O que se discute infelizmente não é uma questão de competência (jurídica, cívica, profissional) mas de pudor. Desenterram-se velhos fantasmas, como o orgulho nacional, esquecendo-se que as pessoas mais do que de onde são, são de onde estão.
Um estudo divulgado a 11 de Setembro pelo Instituto Nacional de Estatística confirma o abrandamento do crescimento populacional e a tendência de envelhecimento demográfico. Desde 1918 que o saldo não era negativo mas só não é pior por causa dos imigrantes. Para estas contas até são benvindos mas na hora de oportunidades iguais a história muda de figura.
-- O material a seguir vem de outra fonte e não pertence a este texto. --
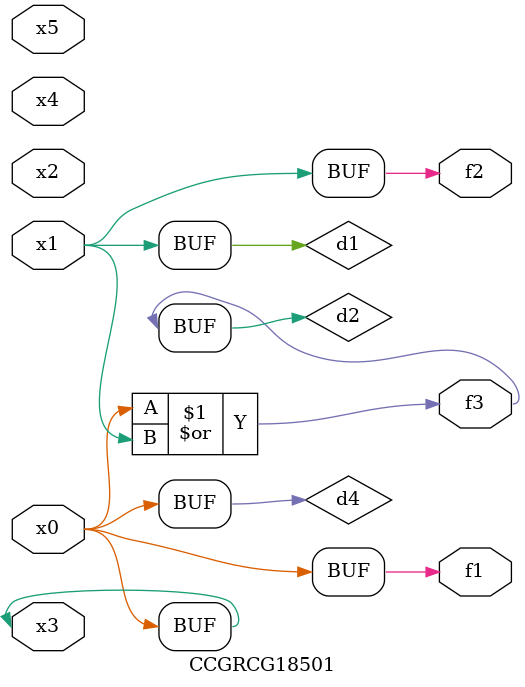
<source format=v>
module CCGRCG18501(
	input x0, x1, x2, x3, x4, x5,
	output f1, f2, f3
);

	wire d1, d2, d3, d4;

	and (d1, x1);
	or (d2, x0, x1);
	nand (d3, x0, x5);
	buf (d4, x0, x3);
	assign f1 = d4;
	assign f2 = d1;
	assign f3 = d2;
endmodule

</source>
A Selecção Nacional tem dois jogadores naturalizados (Pepe e Deco) e faz todo o sentido que dê oportunidades a outros (seja Liedson ou não). Também são portugueses (o avançado do Sporting está em vias de o ser). O Estado português garante-lhes (ou pelo menos tem a obrigação de procurar fazer) os mesmos direitos e esses direitos devem aplicar-se ao desporto.
É óbvio que convém evitar fraudes como as de a Geórgia nos Jogos Olímpicos - brasileiros que só foram uma vez ao país e foram "recrutados" para ganhar medalhas. Mas não é destas vigarices que estamos a falar.